What should come back is the data below, word for word, minus any picture.

▽

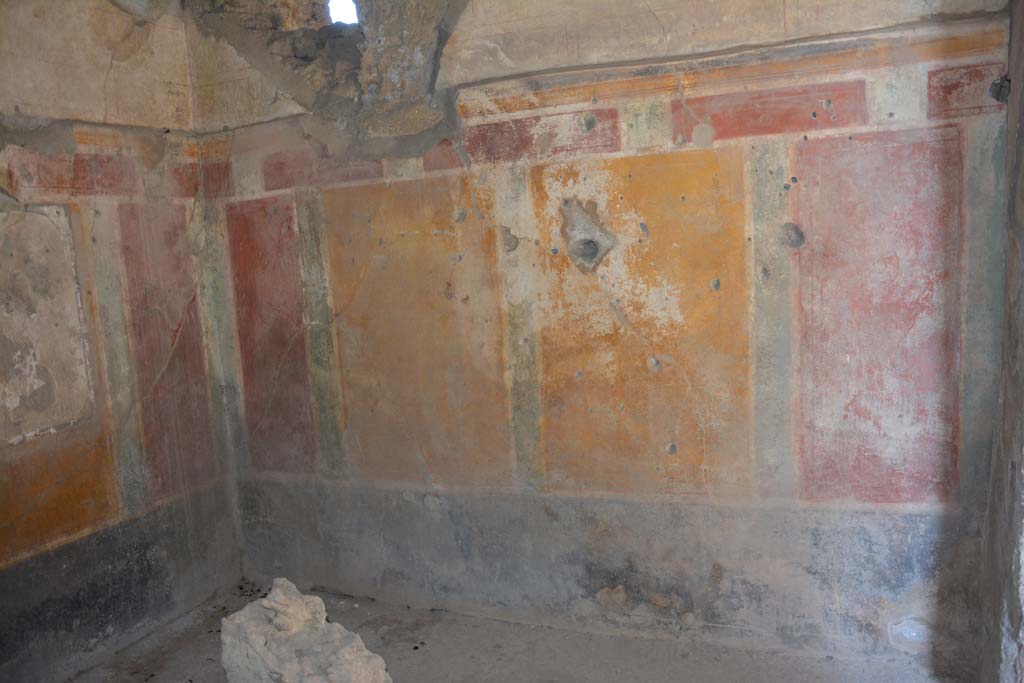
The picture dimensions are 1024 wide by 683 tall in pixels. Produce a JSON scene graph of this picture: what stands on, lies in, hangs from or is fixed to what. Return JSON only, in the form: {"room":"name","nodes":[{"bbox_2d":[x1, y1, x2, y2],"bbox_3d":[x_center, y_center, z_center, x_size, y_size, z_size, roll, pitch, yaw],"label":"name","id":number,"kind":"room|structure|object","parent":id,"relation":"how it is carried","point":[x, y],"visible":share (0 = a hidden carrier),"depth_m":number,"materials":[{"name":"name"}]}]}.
{"room":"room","nodes":[
{"label":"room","id":0,"kind":"room"},
{"bbox_2d":[0,0,243,680],"bbox_3d":[-2.422,-0.055,2.840,0.220,3.483,3.428,0,8,23],"label":"left wall","id":1,"kind":"structure","parent":0,"point":[3,534],"depth_m":3.66,"materials":[{"name":"paint"}]},
{"bbox_2d":[0,206,95,442],"bbox_3d":[-2.149,-0.062,3.331,0.039,0.977,0.653,0,8,23],"label":"wall panel","id":2,"kind":"object","parent":1,"relation":"attached to","point":[15,405],"visible":0.98,"depth_m":3.43,"materials":[{"name":"beige paint"}]},
{"bbox_2d":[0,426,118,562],"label":"wall panel","id":3,"kind":"object","parent":1,"relation":"attached to","point":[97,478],"visible":0.85,"depth_m":3.45,"materials":[{"name":"paint"}]},
{"bbox_2d":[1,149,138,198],"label":"red panel","id":4,"kind":"object","parent":1,"relation":"attached to","point":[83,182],"visible":0.95,"depth_m":3.59,"materials":[{"name":"paint"}]},
{"bbox_2d":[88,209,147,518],"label":"wall strip","id":5,"kind":"object","parent":1,"relation":"attached to","point":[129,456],"visible":0.91,"depth_m":3.76,"materials":[{"name":"green paint"}]},
{"bbox_2d":[117,204,215,504],"bbox_3d":[-1.806,0.067,4.046,0.018,1.393,0.419,0,8,23],"label":"red panel","id":6,"kind":"object","parent":1,"relation":"attached to","point":[199,353],"visible":0.82,"depth_m":4.02,"materials":[{"name":"paint"}]},
{"bbox_2d":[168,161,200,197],"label":"red panel","id":7,"kind":"object","parent":1,"relation":"attached to","point":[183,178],"visible":0.74,"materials":[{"name":"red paint"}]},
{"bbox_2d":[68,582,959,682],"bbox_3d":[-0.380,1.660,2.151,4.385,0.130,3.921,0,8,23],"label":"floor","id":8,"kind":"structure","parent":0,"point":[419,652],"depth_m":3.48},
{"bbox_2d":[220,578,392,682],"bbox_3d":[-0.789,1.236,2.965,0.750,0.592,0.475,0,8,23],"label":"rock","id":9,"kind":"object","parent":8,"relation":"on","point":[277,652],"visible":1,"depth_m":2.86,"materials":[{"name":"stone"}]},
{"bbox_2d":[189,0,1016,669],"bbox_3d":[0.127,-0.319,3.623,4.072,3.487,0.250,0,8,23],"label":"back wall","id":10,"kind":"structure","parent":0,"point":[824,146],"depth_m":3.37,"materials":[{"name":"paint"}]},
{"bbox_2d":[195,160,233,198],"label":"red panel","id":11,"kind":"object","parent":10,"relation":"attached to","point":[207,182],"visible":0.89,"depth_m":4.09,"materials":[{"name":"paint"}]},
{"bbox_2d":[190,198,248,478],"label":"painted strip","id":12,"kind":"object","parent":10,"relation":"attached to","point":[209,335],"visible":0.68,"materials":[{"name":"paint"}]},
{"bbox_2d":[225,196,314,473],"bbox_3d":[-1.311,-0.002,4.171,0.499,1.421,0.011,0,8,23],"label":"red panel","id":13,"kind":"object","parent":10,"relation":"attached to","point":[263,253],"visible":0.86,"depth_m":4.16,"materials":[{"name":"paint"}]},
{"bbox_2d":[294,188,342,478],"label":"painted strip","id":14,"kind":"object","parent":10,"relation":"attached to","point":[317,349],"visible":0.91,"depth_m":4.03,"materials":[{"name":"green paint"}]},
{"bbox_2d":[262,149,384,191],"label":"red panel","id":15,"kind":"object","parent":10,"relation":"attached to","point":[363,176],"visible":0.74,"depth_m":3.90,"materials":[{"name":"paint"}]},
{"bbox_2d":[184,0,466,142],"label":"exposed masonry","id":16,"kind":"object","parent":10,"relation":"in","point":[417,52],"visible":0.71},
{"bbox_2d":[327,0,358,24],"bbox_3d":[-0.852,-1.703,3.963,0.266,0.217,0.165,0,8,23],"label":"window","id":17,"kind":"object","parent":10,"relation":"in","point":[351,10],"visible":0.52,"depth_m":3.98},
{"bbox_2d":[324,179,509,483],"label":"wall panel","id":18,"kind":"object","parent":10,"relation":"attached to","point":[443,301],"visible":0.89,"depth_m":3.78,"materials":[{"name":"paint"}]},
{"bbox_2d":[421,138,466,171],"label":"red panel","id":19,"kind":"object","parent":10,"relation":"attached to","point":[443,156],"visible":0.69,"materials":[{"name":"paint"}]},
{"bbox_2d":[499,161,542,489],"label":"painted strip","id":20,"kind":"object","parent":10,"relation":"attached to","point":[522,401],"visible":0.86,"depth_m":3.60,"materials":[{"name":"green"}]},
{"bbox_2d":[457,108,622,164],"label":"red panel","id":21,"kind":"object","parent":10,"relation":"attached to","point":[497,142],"visible":0.87,"depth_m":3.38,"materials":[{"name":"paint"}]},
{"bbox_2d":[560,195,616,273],"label":"wall hole","id":22,"kind":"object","parent":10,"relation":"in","point":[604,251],"visible":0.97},
{"bbox_2d":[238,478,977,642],"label":"painted band","id":23,"kind":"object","parent":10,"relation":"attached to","point":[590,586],"visible":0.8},
{"bbox_2d":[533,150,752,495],"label":"panel","id":24,"kind":"object","parent":10,"relation":"attached to","point":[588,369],"visible":0.93,"depth_m":3.32,"materials":[{"name":"paint"}]},
{"bbox_2d":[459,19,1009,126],"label":"painted band","id":25,"kind":"object","parent":10,"relation":"attached to","point":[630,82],"visible":0.69,"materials":[{"name":"paint"}]},
{"bbox_2d":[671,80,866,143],"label":"red panel","id":26,"kind":"object","parent":10,"relation":"attached to","point":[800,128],"visible":0.92,"depth_m":3.03,"materials":[{"name":"red paint"}]},
{"bbox_2d":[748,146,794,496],"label":"painted strip","id":27,"kind":"object","parent":10,"relation":"attached to","point":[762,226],"visible":0.91,"depth_m":3.14,"materials":[{"name":"green"}]},
{"bbox_2d":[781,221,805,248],"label":"wall hole","id":28,"kind":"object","parent":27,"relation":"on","point":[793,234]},
{"bbox_2d":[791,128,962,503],"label":"red panel","id":29,"kind":"object","parent":10,"relation":"attached to","point":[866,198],"visible":0.9,"depth_m":2.98,"materials":[{"name":"paint"}]},
{"bbox_2d":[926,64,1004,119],"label":"red panel","id":30,"kind":"object","parent":10,"relation":"attached to","point":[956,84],"visible":0.82,"depth_m":2.78,"materials":[{"name":"paint"}]},
{"bbox_2d":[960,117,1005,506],"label":"painted strip","id":31,"kind":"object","parent":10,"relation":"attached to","point":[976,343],"visible":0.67,"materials":[{"name":"paint"}]},
{"bbox_2d":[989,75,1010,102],"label":"wall hole","id":32,"kind":"object","parent":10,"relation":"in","point":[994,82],"visible":0.72,"depth_m":2.69,"materials":[{"name":"black"}]},
{"bbox_2d":[977,0,1023,682],"bbox_3d":[1.438,-0.007,1.804,0.309,3.160,2.418,0,8,23],"label":"right wall","id":33,"kind":"structure","parent":0,"point":[1022,136],"depth_m":2.59,"materials":[{"name":"grey stone"}]}
]}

△

Answer to the problem:
The picture dimensions are 1024 wide by 683 tall in pixels. Produce a JSON scene graph of this picture: what stands on, lies in, hangs from or is fixed to what. Return JSON only, in the form: {"room":"name","nodes":[{"bbox_2d":[x1, y1, x2, y2],"bbox_3d":[x_center, y_center, z_center, x_size, y_size, z_size, roll, pitch, yaw],"label":"name","id":number,"kind":"room|structure|object","parent":id,"relation":"how it is carried","point":[x, y],"visible":share (0 = a hidden carrier),"depth_m":number,"materials":[{"name":"name"}]}]}.
{"room":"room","nodes":[
{"label":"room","id":0,"kind":"room"},
{"bbox_2d":[0,0,243,680],"bbox_3d":[-2.422,-0.055,2.840,0.220,3.483,3.428,0,8,23],"label":"left wall","id":1,"kind":"structure","parent":0,"point":[3,534],"depth_m":3.66,"materials":[{"name":"paint"}]},
{"bbox_2d":[0,206,95,442],"bbox_3d":[-2.149,-0.062,3.331,0.039,0.977,0.653,0,8,23],"label":"wall panel","id":2,"kind":"object","parent":1,"relation":"attached to","point":[15,405],"visible":0.98,"depth_m":3.43,"materials":[{"name":"beige paint"}]},
{"bbox_2d":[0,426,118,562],"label":"wall panel","id":3,"kind":"object","parent":1,"relation":"attached to","point":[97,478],"visible":0.85,"depth_m":3.45,"materials":[{"name":"paint"}]},
{"bbox_2d":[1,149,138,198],"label":"red panel","id":4,"kind":"object","parent":1,"relation":"attached to","point":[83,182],"visible":0.95,"depth_m":3.59,"materials":[{"name":"paint"}]},
{"bbox_2d":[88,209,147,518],"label":"wall strip","id":5,"kind":"object","parent":1,"relation":"attached to","point":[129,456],"visible":0.91,"depth_m":3.76,"materials":[{"name":"green paint"}]},
{"bbox_2d":[117,204,215,504],"bbox_3d":[-1.806,0.067,4.046,0.018,1.393,0.419,0,8,23],"label":"red panel","id":6,"kind":"object","parent":1,"relation":"attached to","point":[199,353],"visible":0.82,"depth_m":4.02,"materials":[{"name":"paint"}]},
{"bbox_2d":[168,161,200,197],"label":"red panel","id":7,"kind":"object","parent":1,"relation":"attached to","point":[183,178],"visible":0.74,"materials":[{"name":"red paint"}]},
{"bbox_2d":[68,582,959,682],"bbox_3d":[-0.380,1.660,2.151,4.385,0.130,3.921,0,8,23],"label":"floor","id":8,"kind":"structure","parent":0,"point":[419,652],"depth_m":3.48},
{"bbox_2d":[220,578,392,682],"bbox_3d":[-0.789,1.236,2.965,0.750,0.592,0.475,0,8,23],"label":"rock","id":9,"kind":"object","parent":8,"relation":"on","point":[277,652],"visible":1,"depth_m":2.86,"materials":[{"name":"stone"}]},
{"bbox_2d":[189,0,1016,669],"bbox_3d":[0.127,-0.319,3.623,4.072,3.487,0.250,0,8,23],"label":"back wall","id":10,"kind":"structure","parent":0,"point":[824,146],"depth_m":3.37,"materials":[{"name":"paint"}]},
{"bbox_2d":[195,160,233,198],"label":"red panel","id":11,"kind":"object","parent":10,"relation":"attached to","point":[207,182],"visible":0.89,"depth_m":4.09,"materials":[{"name":"paint"}]},
{"bbox_2d":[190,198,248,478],"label":"painted strip","id":12,"kind":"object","parent":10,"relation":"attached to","point":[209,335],"visible":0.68,"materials":[{"name":"paint"}]},
{"bbox_2d":[225,196,314,473],"bbox_3d":[-1.311,-0.002,4.171,0.499,1.421,0.011,0,8,23],"label":"red panel","id":13,"kind":"object","parent":10,"relation":"attached to","point":[263,253],"visible":0.86,"depth_m":4.16,"materials":[{"name":"paint"}]},
{"bbox_2d":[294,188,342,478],"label":"painted strip","id":14,"kind":"object","parent":10,"relation":"attached to","point":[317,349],"visible":0.91,"depth_m":4.03,"materials":[{"name":"green paint"}]},
{"bbox_2d":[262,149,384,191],"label":"red panel","id":15,"kind":"object","parent":10,"relation":"attached to","point":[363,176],"visible":0.74,"depth_m":3.90,"materials":[{"name":"paint"}]},
{"bbox_2d":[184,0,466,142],"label":"exposed masonry","id":16,"kind":"object","parent":10,"relation":"in","point":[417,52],"visible":0.71},
{"bbox_2d":[327,0,358,24],"bbox_3d":[-0.852,-1.703,3.963,0.266,0.217,0.165,0,8,23],"label":"window","id":17,"kind":"object","parent":10,"relation":"in","point":[351,10],"visible":0.52,"depth_m":3.98},
{"bbox_2d":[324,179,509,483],"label":"wall panel","id":18,"kind":"object","parent":10,"relation":"attached to","point":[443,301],"visible":0.89,"depth_m":3.78,"materials":[{"name":"paint"}]},
{"bbox_2d":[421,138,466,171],"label":"red panel","id":19,"kind":"object","parent":10,"relation":"attached to","point":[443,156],"visible":0.69,"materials":[{"name":"paint"}]},
{"bbox_2d":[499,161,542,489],"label":"painted strip","id":20,"kind":"object","parent":10,"relation":"attached to","point":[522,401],"visible":0.86,"depth_m":3.60,"materials":[{"name":"green"}]},
{"bbox_2d":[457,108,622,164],"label":"red panel","id":21,"kind":"object","parent":10,"relation":"attached to","point":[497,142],"visible":0.87,"depth_m":3.38,"materials":[{"name":"paint"}]},
{"bbox_2d":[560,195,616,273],"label":"wall hole","id":22,"kind":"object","parent":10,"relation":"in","point":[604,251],"visible":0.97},
{"bbox_2d":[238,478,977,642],"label":"painted band","id":23,"kind":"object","parent":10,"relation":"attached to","point":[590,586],"visible":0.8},
{"bbox_2d":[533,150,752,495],"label":"panel","id":24,"kind":"object","parent":10,"relation":"attached to","point":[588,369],"visible":0.93,"depth_m":3.32,"materials":[{"name":"paint"}]},
{"bbox_2d":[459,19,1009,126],"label":"painted band","id":25,"kind":"object","parent":10,"relation":"attached to","point":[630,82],"visible":0.69,"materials":[{"name":"paint"}]},
{"bbox_2d":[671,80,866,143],"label":"red panel","id":26,"kind":"object","parent":10,"relation":"attached to","point":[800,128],"visible":0.92,"depth_m":3.03,"materials":[{"name":"red paint"}]},
{"bbox_2d":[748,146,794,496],"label":"painted strip","id":27,"kind":"object","parent":10,"relation":"attached to","point":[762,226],"visible":0.91,"depth_m":3.14,"materials":[{"name":"green"}]},
{"bbox_2d":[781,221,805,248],"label":"wall hole","id":28,"kind":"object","parent":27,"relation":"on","point":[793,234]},
{"bbox_2d":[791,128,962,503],"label":"red panel","id":29,"kind":"object","parent":10,"relation":"attached to","point":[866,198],"visible":0.9,"depth_m":2.98,"materials":[{"name":"paint"}]},
{"bbox_2d":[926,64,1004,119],"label":"red panel","id":30,"kind":"object","parent":10,"relation":"attached to","point":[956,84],"visible":0.82,"depth_m":2.78,"materials":[{"name":"paint"}]},
{"bbox_2d":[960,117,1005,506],"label":"painted strip","id":31,"kind":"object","parent":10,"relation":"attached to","point":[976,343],"visible":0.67,"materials":[{"name":"paint"}]},
{"bbox_2d":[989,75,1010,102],"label":"wall hole","id":32,"kind":"object","parent":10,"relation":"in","point":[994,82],"visible":0.72,"depth_m":2.69,"materials":[{"name":"black"}]},
{"bbox_2d":[977,0,1023,682],"bbox_3d":[1.438,-0.007,1.804,0.309,3.160,2.418,0,8,23],"label":"right wall","id":33,"kind":"structure","parent":0,"point":[1022,136],"depth_m":2.59,"materials":[{"name":"grey stone"}]}
]}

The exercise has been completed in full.